**DIRECTIONS FOR THIS TASK**
Each line from the one that contains "図的な使用がないことを確認しています。" through the end of the entries should be repeated exactly, with nothing added.

**INPUT FOR THIS TASK**
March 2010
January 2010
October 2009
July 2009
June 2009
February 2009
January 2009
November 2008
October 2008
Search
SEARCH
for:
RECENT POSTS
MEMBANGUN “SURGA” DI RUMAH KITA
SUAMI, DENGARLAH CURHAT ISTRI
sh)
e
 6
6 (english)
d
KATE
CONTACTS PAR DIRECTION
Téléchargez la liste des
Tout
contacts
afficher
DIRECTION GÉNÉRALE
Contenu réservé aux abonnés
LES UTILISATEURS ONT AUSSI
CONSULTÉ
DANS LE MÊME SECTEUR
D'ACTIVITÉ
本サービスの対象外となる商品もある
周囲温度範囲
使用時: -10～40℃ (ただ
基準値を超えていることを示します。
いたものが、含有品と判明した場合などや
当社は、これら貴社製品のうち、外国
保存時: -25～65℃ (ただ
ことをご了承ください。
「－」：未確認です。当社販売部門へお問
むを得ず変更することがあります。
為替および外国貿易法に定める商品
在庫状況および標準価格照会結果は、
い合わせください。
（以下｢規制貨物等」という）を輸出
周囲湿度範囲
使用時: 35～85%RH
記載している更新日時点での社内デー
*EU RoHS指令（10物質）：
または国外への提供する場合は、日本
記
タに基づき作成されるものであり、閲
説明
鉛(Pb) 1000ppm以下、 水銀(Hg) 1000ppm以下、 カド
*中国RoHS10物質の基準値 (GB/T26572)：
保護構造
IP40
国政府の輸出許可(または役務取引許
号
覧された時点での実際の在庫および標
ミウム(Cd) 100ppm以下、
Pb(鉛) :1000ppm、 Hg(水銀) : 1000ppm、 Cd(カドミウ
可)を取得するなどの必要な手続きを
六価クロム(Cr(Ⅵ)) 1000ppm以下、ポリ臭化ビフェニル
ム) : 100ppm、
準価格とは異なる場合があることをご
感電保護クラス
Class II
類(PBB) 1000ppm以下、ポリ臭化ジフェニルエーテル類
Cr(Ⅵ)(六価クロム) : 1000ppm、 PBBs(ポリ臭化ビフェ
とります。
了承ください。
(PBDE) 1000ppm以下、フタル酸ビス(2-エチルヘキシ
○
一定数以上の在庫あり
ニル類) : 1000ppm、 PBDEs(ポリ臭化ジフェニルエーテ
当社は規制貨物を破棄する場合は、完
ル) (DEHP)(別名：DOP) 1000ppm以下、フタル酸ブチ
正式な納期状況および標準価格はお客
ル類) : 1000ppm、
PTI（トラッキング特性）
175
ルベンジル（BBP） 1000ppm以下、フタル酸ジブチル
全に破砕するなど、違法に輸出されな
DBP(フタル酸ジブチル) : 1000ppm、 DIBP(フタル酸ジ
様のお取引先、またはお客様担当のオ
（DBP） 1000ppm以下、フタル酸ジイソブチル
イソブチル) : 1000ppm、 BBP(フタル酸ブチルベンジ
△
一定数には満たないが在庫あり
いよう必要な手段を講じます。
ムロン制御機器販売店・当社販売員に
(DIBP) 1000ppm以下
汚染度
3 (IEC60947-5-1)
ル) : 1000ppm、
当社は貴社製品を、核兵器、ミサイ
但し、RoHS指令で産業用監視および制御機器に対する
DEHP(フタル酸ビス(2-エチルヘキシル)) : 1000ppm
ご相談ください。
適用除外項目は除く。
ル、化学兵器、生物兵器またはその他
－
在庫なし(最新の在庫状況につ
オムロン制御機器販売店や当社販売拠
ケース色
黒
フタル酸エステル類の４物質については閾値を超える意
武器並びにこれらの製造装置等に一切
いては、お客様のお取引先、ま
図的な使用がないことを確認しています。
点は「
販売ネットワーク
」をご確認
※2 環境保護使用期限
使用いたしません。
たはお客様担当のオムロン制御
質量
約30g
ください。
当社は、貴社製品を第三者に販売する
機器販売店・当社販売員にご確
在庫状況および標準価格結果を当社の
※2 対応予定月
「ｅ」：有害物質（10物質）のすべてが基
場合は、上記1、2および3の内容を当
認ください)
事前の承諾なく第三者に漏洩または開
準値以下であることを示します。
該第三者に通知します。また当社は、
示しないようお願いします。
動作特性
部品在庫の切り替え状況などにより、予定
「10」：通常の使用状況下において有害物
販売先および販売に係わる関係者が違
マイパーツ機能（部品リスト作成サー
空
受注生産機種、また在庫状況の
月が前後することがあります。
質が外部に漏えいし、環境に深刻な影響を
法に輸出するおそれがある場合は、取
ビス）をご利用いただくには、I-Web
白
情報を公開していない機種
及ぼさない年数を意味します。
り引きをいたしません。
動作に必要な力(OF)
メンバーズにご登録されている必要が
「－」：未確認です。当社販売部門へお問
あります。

**EXERCISE SOLUTION**
図的な使用がないことを確認しています。
点は「
販売ネットワーク
」をご確認
※2 環境保護使用期限
使用いたしません。
たはお客様担当のオムロン制御
質量
約30g
ください。
当社は、貴社製品を第三者に販売する
機器販売店・当社販売員にご確
在庫状況および標準価格結果を当社の
※2 対応予定月
「ｅ」：有害物質（10物質）のすべてが基
場合は、上記1、2および3の内容を当
認ください)
事前の承諾なく第三者に漏洩または開
準値以下であることを示します。
該第三者に通知します。また当社は、
示しないようお願いします。
動作特性
部品在庫の切り替え状況などにより、予定
「10」：通常の使用状況下において有害物
販売先および販売に係わる関係者が違
マイパーツ機能（部品リスト作成サー
空
受注生産機種、また在庫状況の
月が前後することがあります。
質が外部に漏えいし、環境に深刻な影響を
法に輸出するおそれがある場合は、取
ビス）をご利用いただくには、I-Web
白
情報を公開していない機種
及ぼさない年数を意味します。
り引きをいたしません。
動作に必要な力(OF)
メンバーズにご登録されている必要が
「－」：未確認です。当社販売部門へお問
あります。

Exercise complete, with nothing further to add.